どういう事か聞きたかったが、今はそんな事を聞いている場合ではない。
「理解はしても、それに同調する気は無いわ」
<ならば、話は終わりだ。今から戻ろうとは思わんことだ。向かってくる地上の馬鹿な雑兵どもと一緒に始末してやる>
「コロナがあなたに逆らっても、そうやって始末して次を探すのかしら」
<それはありえんよ。コロナにはナノマシンと調整ヘッドホンによって感情と思考を支配している。まぁ、コロナ本人にその自覚は無いと思うがね。あくまで自分の考えでものを言っていると思っているのだ。下手に自我が強くなる前の純粋な状態からの教育と機械による脳の制御だ。あんな想像を超えた優秀な被験体、そう手放す筈もなかろう。お前のような、放射能汚染に耐性が付いただけの老いる失敗作と違ってな……ふはははは!>
「被験
<彼の名前の意味を知っているかね?>
「なに……?」
<我々が造り出した新人類はプロジェクト毎に法則性のあるコードネームが与えられる。ただ番号を振るだけの部署もあるがね。私のプロジェクトで作られたものは皆〝陰と陽〟を表すコードネームを与えられる。月と太陽に関する言葉から乱数によって選ばれた識別コードだ。分かるかね? 君が何気なく名前だと思って呼んでいた新月コロナとは所詮我々が管理する上での番号でしかないのだよ>
音割れするほど高笑いしながらとんでもない事を口走る舘泉。
子どもの感情を支配して完全に自分の言いなりにする。その非人道的な所業に、私は私の感情を抑えられなかった。
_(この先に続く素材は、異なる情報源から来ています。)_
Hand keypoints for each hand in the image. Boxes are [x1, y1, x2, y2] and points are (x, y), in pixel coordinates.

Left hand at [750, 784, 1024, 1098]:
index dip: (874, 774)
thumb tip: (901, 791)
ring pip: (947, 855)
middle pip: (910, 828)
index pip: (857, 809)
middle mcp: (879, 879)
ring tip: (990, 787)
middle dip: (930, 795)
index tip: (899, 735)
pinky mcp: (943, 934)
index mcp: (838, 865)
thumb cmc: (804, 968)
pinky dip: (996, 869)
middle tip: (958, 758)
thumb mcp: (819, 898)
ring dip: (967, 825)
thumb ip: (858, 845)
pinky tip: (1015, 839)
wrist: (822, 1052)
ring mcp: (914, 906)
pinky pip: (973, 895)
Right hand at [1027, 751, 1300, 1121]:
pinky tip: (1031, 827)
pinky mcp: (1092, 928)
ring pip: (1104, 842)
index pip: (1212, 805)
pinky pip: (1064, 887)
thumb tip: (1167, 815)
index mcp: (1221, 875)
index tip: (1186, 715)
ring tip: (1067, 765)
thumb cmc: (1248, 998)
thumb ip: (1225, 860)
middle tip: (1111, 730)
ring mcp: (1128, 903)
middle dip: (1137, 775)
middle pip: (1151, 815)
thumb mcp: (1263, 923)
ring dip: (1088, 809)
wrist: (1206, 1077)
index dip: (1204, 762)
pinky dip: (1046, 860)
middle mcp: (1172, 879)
その高笑いが鼓膜にこびりつくその前に、私の怒りが光線となってサタンの頭を吹き飛ばしていた。硬い素材で出来た頭部は人工皮膚の焼けるゴムのような悪臭と焦げ臭さを放ちながらもその装甲が勢いよくはじめ、鉄板が弾ける音の中に奴の声は掻き消えていった。
「はっ……クソッ!!」
吐き捨てるように罵声を浴びせながらも銃をしまう。大きく息を吐いて、また吸い込む。肩で息をするも直ぐに体は平常を取り戻す。
さっきのレーザーの拡散の原因が何だったのかわからないが、今身の回りにあるもので思い当たる事がひとつあった。首にかけたお守りだ。中には機械的な何かが入っていたのは明らかだ。袋を慎重に開き、中身を手の平に出してみる。
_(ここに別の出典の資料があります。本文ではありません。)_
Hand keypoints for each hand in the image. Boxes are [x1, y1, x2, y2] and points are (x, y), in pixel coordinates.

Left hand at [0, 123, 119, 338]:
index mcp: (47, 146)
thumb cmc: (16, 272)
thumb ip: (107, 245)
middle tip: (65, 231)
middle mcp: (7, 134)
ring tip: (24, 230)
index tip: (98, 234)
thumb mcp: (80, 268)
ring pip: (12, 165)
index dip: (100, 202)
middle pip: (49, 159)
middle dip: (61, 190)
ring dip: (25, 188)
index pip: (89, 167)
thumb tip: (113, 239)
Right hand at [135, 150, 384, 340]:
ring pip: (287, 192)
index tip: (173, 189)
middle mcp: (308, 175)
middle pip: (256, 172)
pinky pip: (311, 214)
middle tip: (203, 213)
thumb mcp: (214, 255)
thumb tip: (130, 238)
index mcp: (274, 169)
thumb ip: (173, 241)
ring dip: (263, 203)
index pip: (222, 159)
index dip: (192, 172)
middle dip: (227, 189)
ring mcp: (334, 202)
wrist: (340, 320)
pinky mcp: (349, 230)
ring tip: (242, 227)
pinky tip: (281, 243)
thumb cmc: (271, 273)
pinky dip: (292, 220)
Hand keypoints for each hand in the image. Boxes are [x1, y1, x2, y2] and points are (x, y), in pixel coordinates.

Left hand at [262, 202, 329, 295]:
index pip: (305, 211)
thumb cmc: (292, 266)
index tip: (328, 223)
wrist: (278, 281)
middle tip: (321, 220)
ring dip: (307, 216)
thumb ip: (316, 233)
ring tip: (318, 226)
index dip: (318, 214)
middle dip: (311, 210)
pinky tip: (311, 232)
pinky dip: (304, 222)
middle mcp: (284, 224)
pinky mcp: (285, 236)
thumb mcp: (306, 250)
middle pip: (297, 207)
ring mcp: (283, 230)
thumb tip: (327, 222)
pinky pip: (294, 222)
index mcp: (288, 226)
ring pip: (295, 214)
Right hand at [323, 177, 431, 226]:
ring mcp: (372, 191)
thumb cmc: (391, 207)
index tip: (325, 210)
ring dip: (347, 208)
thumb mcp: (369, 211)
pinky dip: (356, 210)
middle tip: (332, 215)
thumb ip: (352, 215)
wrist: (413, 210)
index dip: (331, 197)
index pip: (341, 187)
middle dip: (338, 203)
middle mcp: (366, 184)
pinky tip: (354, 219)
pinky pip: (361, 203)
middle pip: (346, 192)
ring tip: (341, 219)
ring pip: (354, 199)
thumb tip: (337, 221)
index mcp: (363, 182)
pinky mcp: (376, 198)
それは手に平に納まる程度の立方体の鉄の塊だ。黒く塗装されていたのが所々剥げているが、その表面に日本軍の文字が読み取れた。
指の形をした図が記されたディスプレイに〝電磁場展開時間限界〟〝強制終了〟の文字が点滅している。幾つかのスイッチを見つけ、とりあえず電源を落とした。望のお守りは実際に私を守ってくれた訳だ。
「……サタン、あなたの銃の威力、私が保証するわ」
予定が大きく狂った。1度、電波塔に戻って地下の倉庫からもう少し色々武器を調達しなければならないようだ。
あの組織からみんなを守って、そしてコロナもあんな所から連れ出してやる。ずっと誰かの言いなりのまま、死ぬまで使役される人生なんて絶対に歩ませるものか!